- Developer: Parametric Technology Corporation
- Standards: PostScript, PDF
- Type: Typesetting
- License: Proprietary

= Arbortext Advanced Print Publisher =

Commercial typesetting software

Arbortext Advanced Print Publisher (APP, formerly Advent 3B2) is commercial typesetting software application sold by Parametric Technology Corporation.

The software contains an automated publishing engine that can manually or automatically produce Postscript and PDF documents with complex page layouts. Entry level pricing through specialized resellers starts between $4,000 and $10,000 USD. Starting with release 12.0.0.0, APP has been rebranded as Arbortext Layout Developer.

== History ==
- Mid-1980s: Swindon-based company Advent Publishing Systems creates 3B2, a desktop publishing application. 3B2 gained a reputation as a challenger for QuarkXPress, but was soon eclipsed by that product in the DTP world and itself evolved into the high end automation market. The name 3B2 comes from the business park in Swindon (UK) where Advent had its offices at the time.
- Early 2000s: Advent integrates more XML technologies into 3B2, allowing users to associate formatting with XML hierarchies. In 2003 Printing World magazine reported that Springer-Verlag was planning to implement an automated page production process. Dr. Patrick Thibor of Springer was quoted as saying "we believe that 3B2 is the only tool available for automated page make up and will enable us to meet our goal of totally automatic production of pages". As of 2019, Springer Nature (including BMC) was still using it.
- 2004: Advent Publishing Systems is purchased by Arbortext to provide a more powerful alternative to that product's existing FOSI/TeX engine.
- 2005: Arbortext purchased by PTC to provide technical documentation capabilities in its product lifecycle management tools.
- 2009: Integration with the existing Arbortext suite of products released with APP Version 10 and Arbortext 6.0
- 2011: APP Engine becomes default print and PDF engine for all Arbortext products.
- 2011: APP Version 11.0 F000 released.
- 2015: APP Version 11.1 F000 released.
- 2017: APP Version 11.2 F000 released.
- 2019: APP Version 12.0.0.0 released.

== Uses ==
APP has traditionally been used for a number of specific typesetting tasks.
- Scientific, technical and medical journal publishing, particularly in India. APP's automation, SGML/XML handling and mathematics formatting mean this complex layout task can be automated
- Financial typesetting, particularly generation of EDGAR reports for Securities and Exchange Commission filings
- Government reports such as Hansard, daily journals and other reports.

== Technologies ==

APP supports processing of marked-up text such as SGML, XML and HTML natively, using a JavaScript based Formatting Object Model API and/or its own proprietary scripting languages and established technologies such as Perl, XPath and Unicode. Its rules-based engine allows the stylesheet builder to automate demanding page make-up tasks and run them in a 'lights out' server mode.

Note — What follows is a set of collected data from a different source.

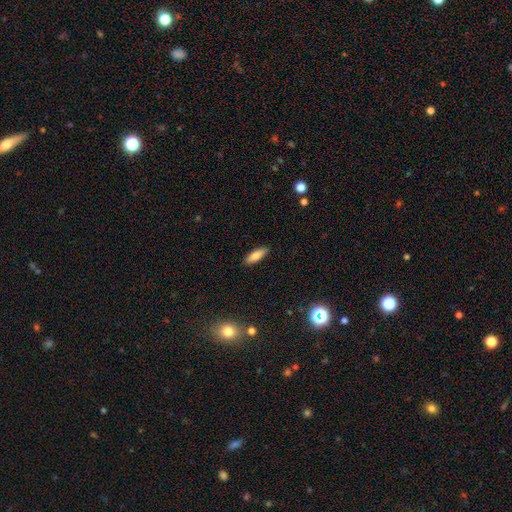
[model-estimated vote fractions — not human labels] smooth-or-featured: smooth: 82% | featured or disk: 11% | star or artifact: 8%
  how-rounded: in between: 59% | cigar-shaped: 39% | round: 2%
  merging: none: 88% | minor disturbance: 9% | major disturbance: 2% | merger: 1%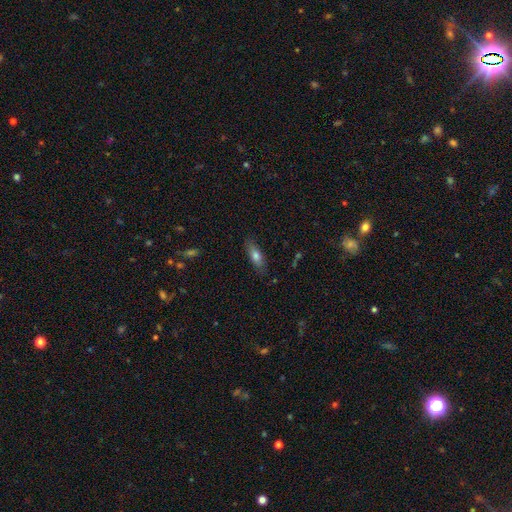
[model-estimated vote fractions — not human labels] Smooth or featured?
  - smooth: 72% *
  - featured or disk: 20%
  - star or artifact: 7%
How rounded?
  - in between: 65% *
  - cigar-shaped: 33%
  - round: 3%
Merging?
  - none: 81% *
  - minor disturbance: 14%
  - major disturbance: 3%
  - merger: 1%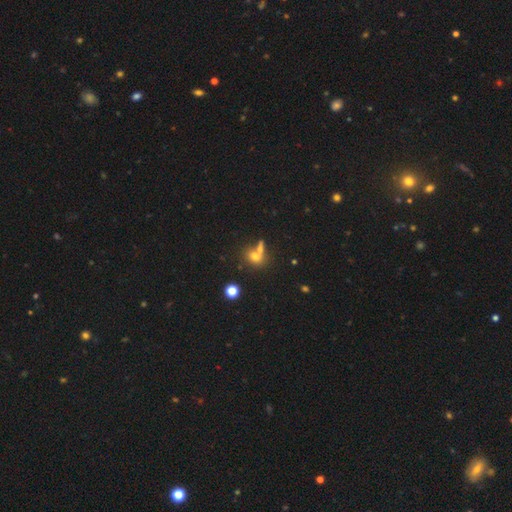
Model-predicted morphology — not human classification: Overall: smooth (67%). How rounded: round (56%; in between 40%). Merging: none (47%; merger 37%).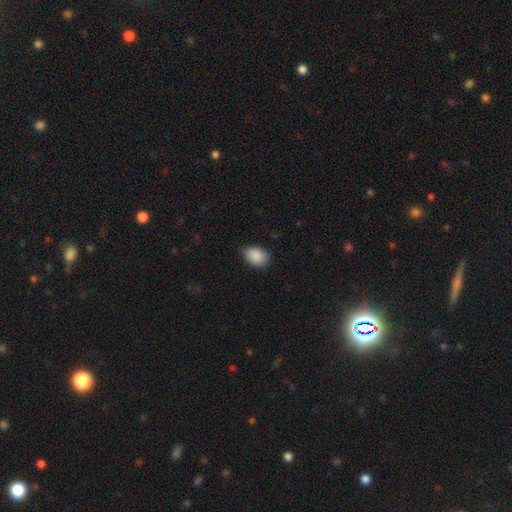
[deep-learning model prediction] This is clearly a smooth galaxy (90%). How rounded: clearly in between (82%). Merging: clearly none (83%).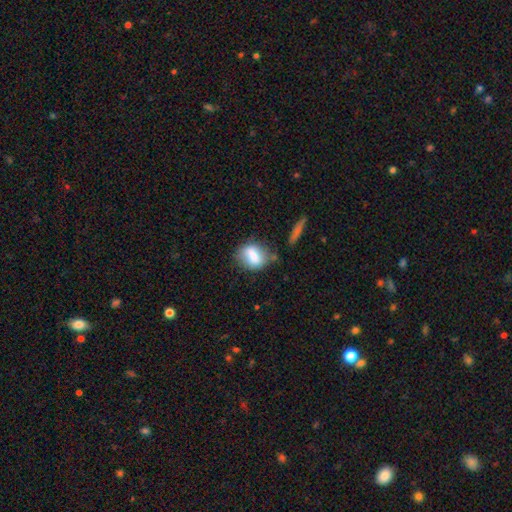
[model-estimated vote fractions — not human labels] A smooth galaxy with no disk features (66%) that is in between round and cigar-shaped (64%).

Vote fractions:
- Smooth or featured? smooth: 66% / featured or disk: 22% / star or artifact: 13%
- How rounded? in between: 64% / round: 31% / cigar-shaped: 5%
- Merging? none: 62% / minor disturbance: 21% / merger: 9% / major disturbance: 8%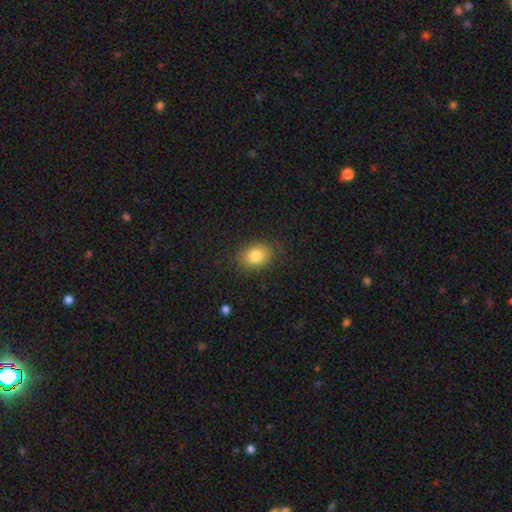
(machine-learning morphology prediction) Overall: smooth (82%). How rounded: in between (64%; round 35%). Merging: none (83%).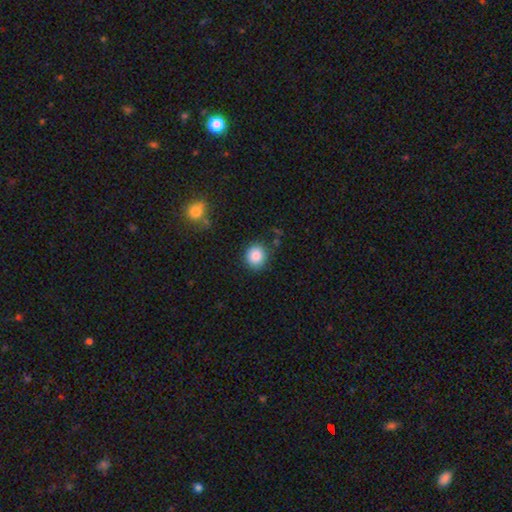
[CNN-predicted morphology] This is clearly a smooth galaxy (86%). How rounded: clearly round (86%). Merging: clearly none (85%).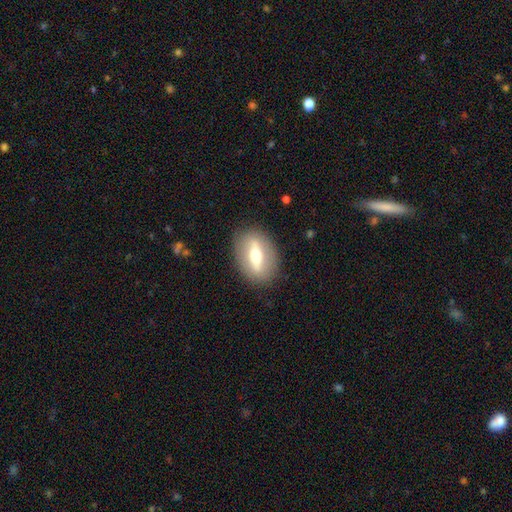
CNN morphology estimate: A featured or disk galaxy (55%).

Vote fractions:
- Smooth or featured? featured or disk: 55% / smooth: 38% / star or artifact: 7%
- Edge-on disk? no: 60% / yes: 40%
- Merging? none: 85% / minor disturbance: 10% / major disturbance: 4% / merger: 1%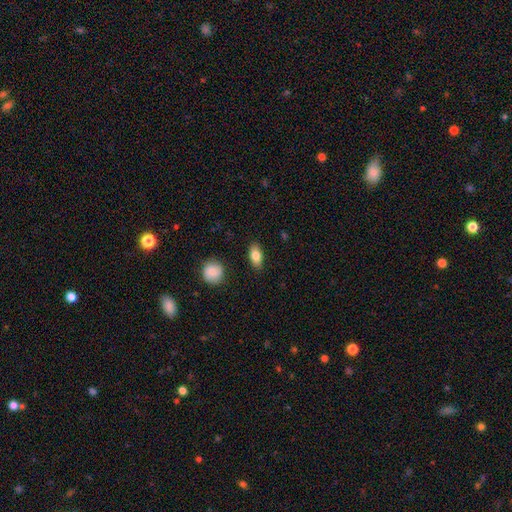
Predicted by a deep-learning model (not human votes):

APP applies text and page formatting properties with any chevron delimited mark-up such as SGML or XML or non well formed markup. APP 'templates' are stylesheets that comprise page layouts, text formatting styles and scripting.

Scripting is used to automate and apply conditions to the publishing process. Traditionally this was done using 'macros', which are low-level system commands. In later versions a JavaScript FOM API was introduced which can be used as automation scripting and powerful inline conditional processing.
When using XML, a template can employ XPath or match-statement contexts to specify the exact conditions to which style is applied through the parser. Such conditions can also be configured for SGML and other tagged data using proprietary tools called showstrings.

Principal outputs are PostScript and PDF, although APP also provides a number of alternative output drivers.
APP provides a WYSIWYG view of pages in the Desktop version, which can be used to manipulate pages after automated composition, or to build templates.